If it was me and the weather was hot enough, I would actually put the plastic down, wait till the weeds are dead (might only be a week if it's hot enough) then take it off and mulch after that. The cardboard/newspaper thing can be effective too (generally on slightly shorter weeds) but I personally have not had as much luck with it. The caution with that method is to make sure what you're laying down is nice and thick and overlaps everywhere--the weeds will take advantage of every gap.

Durhamville, NY(Zone 5b)

Not only does paper need to be several sheets thick it needs something over it to not only keep it from blowing away, but also to keep weeds from lifting it.

Also don't overlook moving weeds where you can do so without move vegetables at the same time.

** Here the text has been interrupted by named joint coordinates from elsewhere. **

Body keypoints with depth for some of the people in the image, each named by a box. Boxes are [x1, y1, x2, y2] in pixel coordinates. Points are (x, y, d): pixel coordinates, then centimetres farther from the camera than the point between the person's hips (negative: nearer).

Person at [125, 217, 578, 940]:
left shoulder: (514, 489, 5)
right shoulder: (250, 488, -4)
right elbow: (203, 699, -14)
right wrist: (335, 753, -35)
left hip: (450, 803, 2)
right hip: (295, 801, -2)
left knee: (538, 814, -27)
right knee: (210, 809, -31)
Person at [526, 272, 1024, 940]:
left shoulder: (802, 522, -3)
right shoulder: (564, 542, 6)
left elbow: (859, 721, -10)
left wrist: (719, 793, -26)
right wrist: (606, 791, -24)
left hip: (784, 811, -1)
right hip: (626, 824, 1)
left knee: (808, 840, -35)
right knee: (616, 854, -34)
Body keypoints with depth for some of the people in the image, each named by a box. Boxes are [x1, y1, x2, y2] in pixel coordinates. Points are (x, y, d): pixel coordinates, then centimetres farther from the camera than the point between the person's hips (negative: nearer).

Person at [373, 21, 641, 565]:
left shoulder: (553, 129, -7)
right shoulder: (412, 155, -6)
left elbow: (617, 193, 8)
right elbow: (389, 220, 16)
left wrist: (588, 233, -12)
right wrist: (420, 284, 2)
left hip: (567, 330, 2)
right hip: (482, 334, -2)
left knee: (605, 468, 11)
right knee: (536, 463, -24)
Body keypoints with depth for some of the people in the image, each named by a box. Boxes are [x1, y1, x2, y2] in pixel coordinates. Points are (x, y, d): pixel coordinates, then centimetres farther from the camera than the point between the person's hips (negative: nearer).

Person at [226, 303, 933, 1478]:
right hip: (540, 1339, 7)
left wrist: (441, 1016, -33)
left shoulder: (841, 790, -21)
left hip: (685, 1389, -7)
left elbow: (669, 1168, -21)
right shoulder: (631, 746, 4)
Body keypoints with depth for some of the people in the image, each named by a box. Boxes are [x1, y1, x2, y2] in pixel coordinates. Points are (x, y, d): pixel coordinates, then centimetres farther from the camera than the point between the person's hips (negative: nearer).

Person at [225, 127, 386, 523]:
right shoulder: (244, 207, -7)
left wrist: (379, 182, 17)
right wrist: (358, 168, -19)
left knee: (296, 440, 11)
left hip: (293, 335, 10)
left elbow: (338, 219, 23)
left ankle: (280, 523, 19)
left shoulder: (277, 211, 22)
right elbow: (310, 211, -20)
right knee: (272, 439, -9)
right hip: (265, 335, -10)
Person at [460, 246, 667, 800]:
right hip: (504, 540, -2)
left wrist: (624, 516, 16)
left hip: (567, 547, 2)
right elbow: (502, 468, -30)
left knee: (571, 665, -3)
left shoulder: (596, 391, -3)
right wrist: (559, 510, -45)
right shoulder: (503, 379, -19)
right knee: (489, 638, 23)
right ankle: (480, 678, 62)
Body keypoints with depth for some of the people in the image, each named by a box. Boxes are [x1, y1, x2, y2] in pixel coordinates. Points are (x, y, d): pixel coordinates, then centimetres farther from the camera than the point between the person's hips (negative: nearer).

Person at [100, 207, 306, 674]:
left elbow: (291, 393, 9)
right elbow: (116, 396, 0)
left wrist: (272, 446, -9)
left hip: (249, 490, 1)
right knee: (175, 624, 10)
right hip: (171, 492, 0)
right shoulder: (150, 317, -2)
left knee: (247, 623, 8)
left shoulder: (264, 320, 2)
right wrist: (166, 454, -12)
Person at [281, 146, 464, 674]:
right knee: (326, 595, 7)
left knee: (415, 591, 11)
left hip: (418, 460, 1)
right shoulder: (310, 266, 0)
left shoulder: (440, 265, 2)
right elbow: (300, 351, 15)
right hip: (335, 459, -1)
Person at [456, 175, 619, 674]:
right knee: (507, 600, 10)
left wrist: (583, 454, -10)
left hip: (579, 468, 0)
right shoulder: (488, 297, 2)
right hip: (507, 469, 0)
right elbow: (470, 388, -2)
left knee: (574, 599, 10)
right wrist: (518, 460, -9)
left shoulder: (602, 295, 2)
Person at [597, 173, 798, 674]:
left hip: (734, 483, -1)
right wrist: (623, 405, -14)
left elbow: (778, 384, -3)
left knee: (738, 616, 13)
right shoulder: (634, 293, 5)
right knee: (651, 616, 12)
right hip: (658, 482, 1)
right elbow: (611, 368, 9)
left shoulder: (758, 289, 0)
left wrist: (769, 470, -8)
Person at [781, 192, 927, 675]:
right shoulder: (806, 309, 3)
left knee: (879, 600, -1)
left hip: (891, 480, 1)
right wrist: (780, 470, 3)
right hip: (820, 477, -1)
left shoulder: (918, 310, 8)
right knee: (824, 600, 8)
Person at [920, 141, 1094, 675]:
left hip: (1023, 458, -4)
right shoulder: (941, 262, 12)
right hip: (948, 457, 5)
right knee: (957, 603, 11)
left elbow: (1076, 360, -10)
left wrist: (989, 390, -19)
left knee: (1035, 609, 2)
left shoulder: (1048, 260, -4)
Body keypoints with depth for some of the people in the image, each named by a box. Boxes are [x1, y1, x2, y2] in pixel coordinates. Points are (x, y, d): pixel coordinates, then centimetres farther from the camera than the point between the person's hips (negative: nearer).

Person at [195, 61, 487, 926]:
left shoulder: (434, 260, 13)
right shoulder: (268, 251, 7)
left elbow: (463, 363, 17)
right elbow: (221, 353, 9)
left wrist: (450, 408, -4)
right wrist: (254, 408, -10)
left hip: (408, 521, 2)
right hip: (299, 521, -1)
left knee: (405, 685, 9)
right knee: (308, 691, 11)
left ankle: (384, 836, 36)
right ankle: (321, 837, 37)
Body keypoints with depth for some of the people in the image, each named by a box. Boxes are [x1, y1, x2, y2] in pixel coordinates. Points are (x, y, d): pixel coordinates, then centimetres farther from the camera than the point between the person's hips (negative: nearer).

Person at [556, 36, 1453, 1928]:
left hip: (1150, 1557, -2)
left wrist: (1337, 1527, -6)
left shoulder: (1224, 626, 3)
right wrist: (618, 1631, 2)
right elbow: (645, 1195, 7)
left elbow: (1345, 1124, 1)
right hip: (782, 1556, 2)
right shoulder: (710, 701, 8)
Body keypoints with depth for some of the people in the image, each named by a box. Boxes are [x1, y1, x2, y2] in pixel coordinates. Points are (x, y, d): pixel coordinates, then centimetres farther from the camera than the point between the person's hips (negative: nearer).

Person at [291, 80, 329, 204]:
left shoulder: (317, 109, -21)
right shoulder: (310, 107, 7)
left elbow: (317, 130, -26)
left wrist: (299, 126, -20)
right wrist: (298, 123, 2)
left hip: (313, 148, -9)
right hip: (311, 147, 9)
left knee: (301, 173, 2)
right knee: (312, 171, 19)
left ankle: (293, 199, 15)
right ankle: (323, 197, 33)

Remember the weed battle is never really won, it just gets to the tolerable level. Steady and persistent is what wins the battle. Another thing that helps is to start to learn to identify particular weeds. Annuals that repopulate by seeds can be greatly reduced by catching them before they go to seed. Some perennials are best cut off and covered.

Everett, WA(Zone 8a)

>> Also don't overlook moving weeds where you can do so without move vegetables at the same time.

Mowing? I would agree - sometimes when I get far behind, just chopping them down with a mower is better than letting them go to seed, and keep all their foliage to power the growth of roots and seeds.

if you only have time to oush a scuffle hoe back and forth, do that to set them back a little.

Pull them out by the roots when you have time.

After the crops are harvested or you give up on them, you can get ALL the weed roots by digging out the top layer of soil and passing it through a screen before returning it to the bed. Remove weed roots, stones. and big chunks of mulch like bark.

But even that won't keep you from having more weeds next year.

The closest thing I know of to 'weed free" is a thick layer of coarse mulch laid down as soon as possible after planting, PLUS pulling each weed that comes through the mulch, BEFORE its root geets too long to be pulled

Maybe black plastic or cardboard can do the same thing, but it is kind of ugly. I guess enough water and air can get through either one, since they do seem to work for people.